Denis has lived in Saint-Omer for (almost) his entire life, and he knows the town like the back of his hand! To discover the medieval city with its rich heritage, cobbled streets and lively squares, all you have to do is follow him.

The Cathedral of Notre-Dame, the public gardens, the Moulin à Café, the remains of the Abbey of Saint-Bertin… the jewels of Saint-Omer hold no secrets for him, but the most exciting part remains to wander the little-known streets and passages of the town in his company, where you sometimes come across treasures.

You’ll learn to recognize typical Audomarois houses, discover an 11th-century Romanesque church in the old quarters, notice the architectural details of the various buildings… With Denis, great history mingles with little neighborhood anecdotes. At every street corner, you can relive the Saint-Omer of his childhood, which he evokes with tenderness and humor. He likes to say that it would take him several days to show you the town!


Frédéric LEGRIS

The marais audomarois is a fascinating world with a stunning landscape that exudes a singular atmosphere. Frédéric Legris, originally from Saint-Omer, lives in the marsh, in the Yzel district.

The son of a market gardener, he criss-crosses the Audomarois marsh, which extends over 3700 hectares of land and water.

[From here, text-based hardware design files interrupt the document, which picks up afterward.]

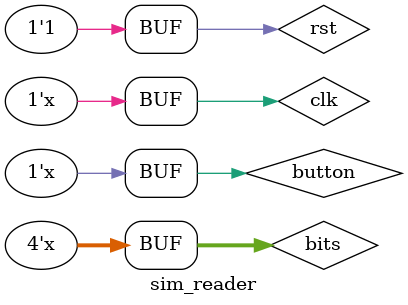
<source format=v>
`timescale 1ns / 1ps


module sim_reader(

    );
    reg [3:0] bits = 3'h0;
    reg button = 1'b1;
    reg rst = 1'b1;
    reg clk = 1'b1;
    wire has_value;
    wire [3:0] value;

    reader u(
      .clk(clk),
      .bits(bits),
      .button(button),
      .rst(rst),
      .has_value(has_value),
      .value(value)
    );
    defparam u.PUSH_DELAY_TICKS = 14;
    defparam u.RELEASE_DELAY_TICKS = 28;

    initial begin
      #1
      rst = 1'b0;
      #1
      rst = 1'b1;
    end

    always #1 begin
      clk = ~clk;
    end

    always #20 begin
      bits = bits + 1;
    end

    always #6 begin
      button = ~button;
    end
endmodule

</source>
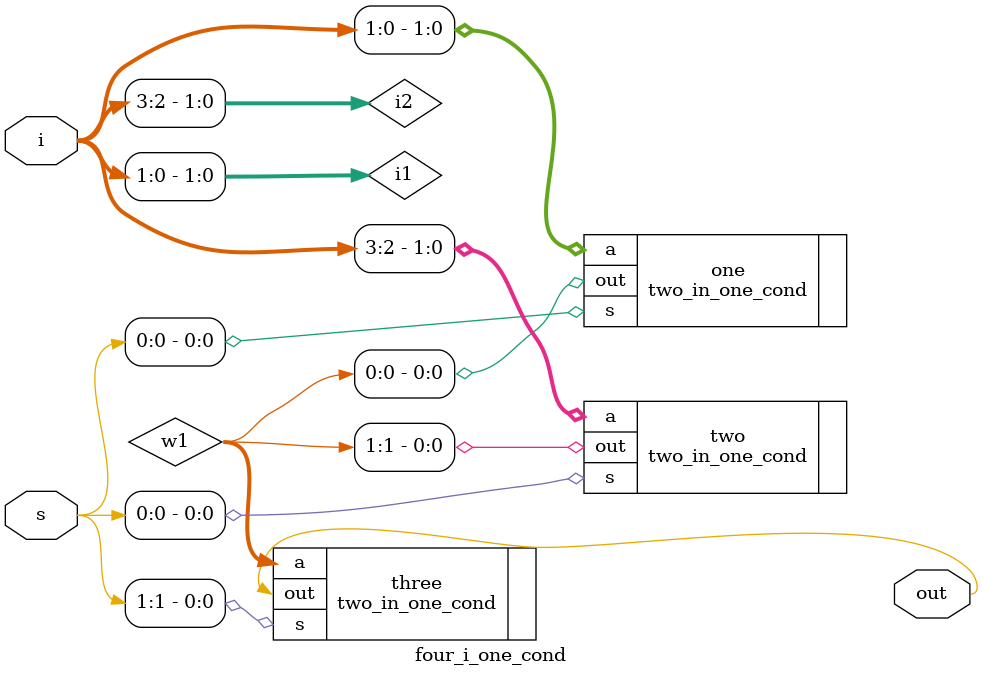
<source format=v>
module four_i_one_cond(i,s,out);

input [3:0]i;
input [1:0]s;
output out;
reg [1:0]i1;
reg [1:0]i2;
wire [1:0]w1;

    assign i1[0]=i[0];
    assign i1[1]=i[1];
    assign i2[0]=i[2];
    assign i2[1]=i[3];

two_in_one_cond one(.a(i1),.s(s[0]),.out(w1[0]));
two_in_one_cond two(.a(i2),.s(s[0]),.out(w1[1]));
two_in_one_cond three(.a(w1),.s(s[1]),.out(out));
endmodule
</source>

Precise, he explains the difference between the boats typical of market gardeners: the bacôve is, in a way, the market gardener’s truck, while the escut is his car. From 400 in 1900, the number of market gardeners has fallen to around 40.

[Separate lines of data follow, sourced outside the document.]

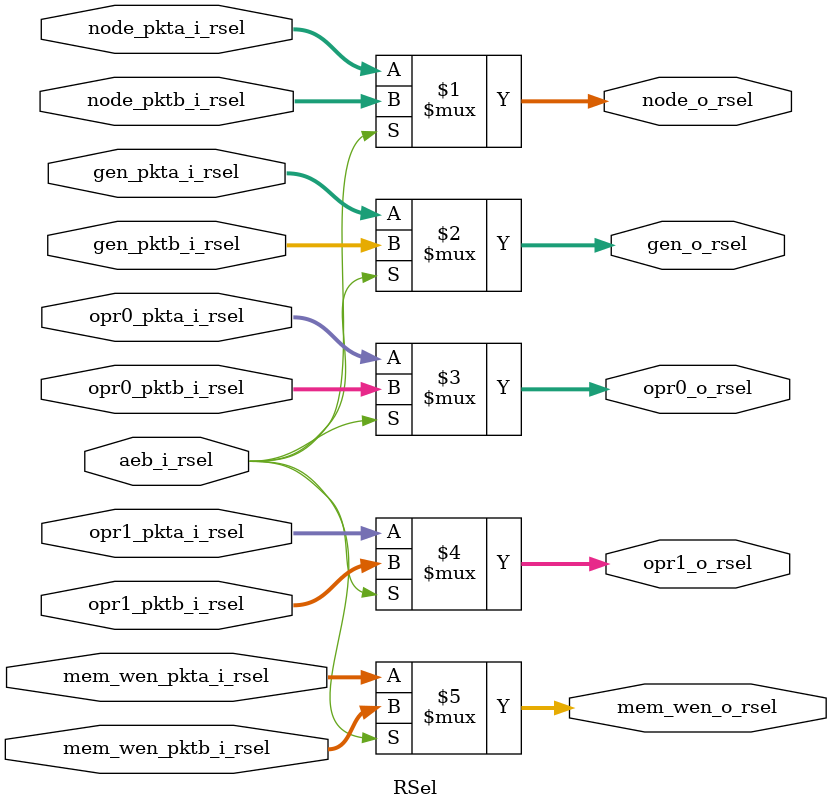
<source format=v>
module RSel(
  node_pkta_i_rsel,
  gen_pkta_i_rsel,
  opr0_pkta_i_rsel,
  opr1_pkta_i_rsel,
  mem_wen_pkta_i_rsel,
  node_pktb_i_rsel,
  gen_pktb_i_rsel,
  opr0_pktb_i_rsel,
  opr1_pktb_i_rsel,
  mem_wen_pktb_i_rsel,
  aeb_i_rsel,


  node_o_rsel,
  gen_o_rsel,
  opr0_o_rsel,
  opr1_o_rsel,
  mem_wen_o_rsel
  
  );
  
  
  /***********************************************************/
  /*           DEFINITION OF INPUT SIGNALS                   */
  /***********************************************************/

  input [15:0]  node_pkta_i_rsel;
  input [11:0]  gen_pkta_i_rsel;
  input [31:0]  opr0_pkta_i_rsel;
  input [31:0]  opr1_pkta_i_rsel;
  input [1:0]   mem_wen_pkta_i_rsel;
  input [15:0]  node_pktb_i_rsel;
  input [11:0]  gen_pktb_i_rsel;
  input [31:0]  opr0_pktb_i_rsel;
  input [31:0]  opr1_pktb_i_rsel;
  input [1:0]   mem_wen_pktb_i_rsel;
  input         aeb_i_rsel;


  /***********************************************************/
  /*           DEFINITION OF OUTPUT SIGNALS                  */
  /***********************************************************/

  output [15:0]	node_o_rsel;
  output [11:0]	gen_o_rsel;
  output [31:0]	opr0_o_rsel;
  output [31:0]	opr1_o_rsel;
  output [1:0]	mem_wen_o_rsel;
  
  
  /***********************************************************/
  /*                        OUT                              */ 
  /***********************************************************/

  assign 	node_o_rsel = aeb_i_rsel? node_pktb_i_rsel: node_pkta_i_rsel;
  assign 	gen_o_rsel = aeb_i_rsel? gen_pktb_i_rsel: gen_pkta_i_rsel;
  assign 	opr0_o_rsel = aeb_i_rsel? opr0_pktb_i_rsel: opr0_pkta_i_rsel;
  assign 	opr1_o_rsel = aeb_i_rsel? opr1_pktb_i_rsel: opr1_pkta_i_rsel;
  assign 	mem_wen_o_rsel = aeb_i_rsel? mem_wen_pktb_i_rsel: mem_wen_pkta_i_rsel;


endmodule // RSel

</source>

“I know a few market gardeners who can, during the walk, open their doors to us and show us their growing methods. Here, endive is still grown in the open ground, which is becoming rare! I go off the beaten track to help people discover the flora and fauna of the marsh. I tell the children the story of Marie Grouette, the marsh witch who catches those who get too close to the water with her groët!”

Did you know that some houses are only accessible by boat, and that the letter carrier uses this means of locomotion to make his rounds? “The marsh is another world, changing all the time whatever the season or time of day. It’s also a migration route. Birds come to land in the Romelaëre reserve, which in 2008 was classified as a national nature reserve.

“In the marsh, you can go boating, have lunch in little estaminets, sleep in gîtes… I know the local festivals, like the nautical procession that takes place at the end of July. And where to buy good vegetables!”



Philippe Fayeulle is more the adventurous type. With his wife, he travels around Europe in his camper van. In other words, he’s used to meeting strangers and adapting to the situation. Although he’s always on the move, his home base is in the small village of Vaudringhem, not far from Saint-Omer.

Gifted with a caustic sense of humor, he’ll be happy to share one of his passions: vertical-pole archery. “This Flemish tradition established by the Duke of Burgundy is little known. For thirty years, we’ve been part of the Archers de la Société Saint-Georges de Watterdal. I offer an initiation and baptism. Get off the beaten track and come and trample our green ‘pastures’ dotted with ‘bousats’.”

As for walks, Philippe has “twenty-five thousand of them”. A small panorama above Lottinghen is well worth the detour. The Nielles-lès-Bléquin rando-rail will delight children: pedal go-karts have been installed on disused rails, offering two original rides. The Blockhaus in Eperlecques and the Coupole in Helfaut will interest history buffs. The Maison du papier will arouse the curiosity of the whole family. You have to go to Mont Hulin, overlooking Desvres, to see the Highland cattle,” says Philippe. And why not take the opportunity to visit the Maison de la Faïence.”